Terry Virgo Preaches on Ephesians 4

Terry Virgo Preaches on Ephesians 4 May 30, 2007

It doesn’t seem that long ago that Terry Virgo preached at the church I attend, and it blessed us so much — listening to him always seems to do that to me. It was great to be able download and listen to a sermon this evening entitled Becoming a Member of the Body, preached earlier this month by Terry Virgo at Christ Church London, which meets in a central London theatre.

He preached on Ephesians 4, boldly dealing with the controversial issue of the continuation of “Ephesians Four Ministries,” but the entire message was packed full of fantastic material that challenged his hearers to play an active role in the church. It is well worth listening to in its entirety. This sermon, along with the one Terry preached for us, makes a great introduction to his teaching. You can download this new sermon from the Christ Church site, or listen to it online here using the following player:

Luke Wood has served us well by sharing the following quotes from Terry Virgo’s sermon:

“So the church is vital in God’s programme — it should be vital in every Christian’s life, [in] our experience of church life.”

“It’s important for us, too, to realise that [al]though we’re meeting in a theatre here, and we’re very relaxed, and we don’t have clergy and laity, and we don’t have ‘priest and people,’ and we could look as if we’re really rather novel — maybe reactionary, maybe just trying to be relevant to our generation and just do[ing] it different[ly] . . . actually, those are none of the motivations that stir us. We’re happy to be here, we’re happy to be relevant to our generation, we’re certainly wanting to be contemporary to this generation, but our endeavour is to be as biblical as is at all possible. We want to really take the Scriptures [seriously] because we believe that’s God’s way of building [His] church, that’s God’s way of touching our generation and fulfilling His purpopse amongst us. So yes, we may look rather different in a place like this, but we are building, as far as we know how, seriously from a biblical base. We’re trying to get it right because there we believe God will bless.”

“Is this church properly founded? That’s an apostolic work. Paul said in 2 Corinthians 3, ‘When I came to you, as a wise master builder’ — the Greek word gives us our word architect, someone who sees the whole plan — ‘I laid a foundation.’ Now there he’s talking about one local church. He did his apostolic work making sure it was properly founded. So that was . . . the role of [the] apostles and that work will continue until Jesus comes — the necessity of churches being properly founded …”

“Jesus ascended on high: it doesn’t say He gave some priests, He gave some clergymen — it doesn’t say that, it’s not in the Bible. It says He gave some apostles to make sure churches are properly founded on their identity in Christ … establishing the community, giving them a sense of identity, purpose, and meaning … establishing bodies of Christ if you like, in town after town after town. Places where Jesus was manifest in phenomenal glory again and again and again. That’s part of our calling as a family of churches, from generation to generation. Let’s plant church after church where the presence of Christ can be known in that particular place.”

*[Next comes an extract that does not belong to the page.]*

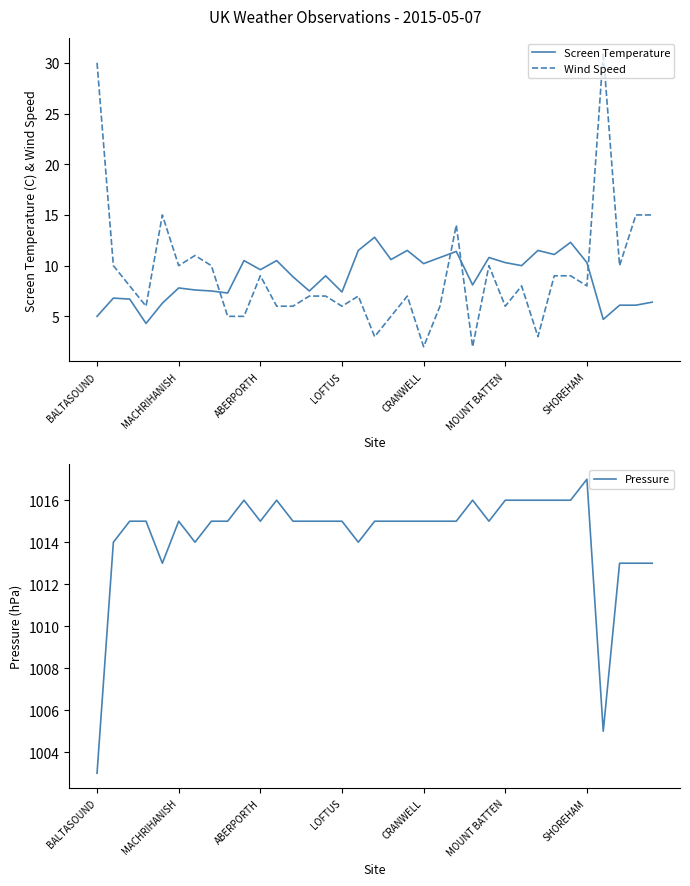

What is the difference between the maximum and minimum values in the Wind Speed series?

29.0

“The book of Ephesians probably is the one that most emphasizes the place of the church. It’s interesting that Jesus said to His disciples ‘Go and make disciples of all the nations,’ and the strategy they immediately took on board was to go and plant local churches. That was the way they saw that they were going to fulfil that commission to make disciples. That was the way they chose to do it.”

“And so we’re very much in line with that biblical arrangement, that you go and plant churches, you go and gather people together. That’s the way we fulfil the commission of the Lord Jesus to ‘Go and make disciples of all the nations.’ It’s very important, then, that you’re built into a local body and, of course, Ephesians highlights the place of the church in several ways. It talks about a temple, not of concrete or stones, but of living people that are built together as a context for the presence of God. It talks about the church as a bride in Ephesians 5 — that relationship of intimacy … and then it speaks of the church also, by implication, as an army. It says we’re soldiers, we’re to put on the armour, we’re to fight. And then in this particular chapter in Ephesians 4 it talks of us as a body together.”

Terry Virgo’s website also has a growing collection of his sermon audios available.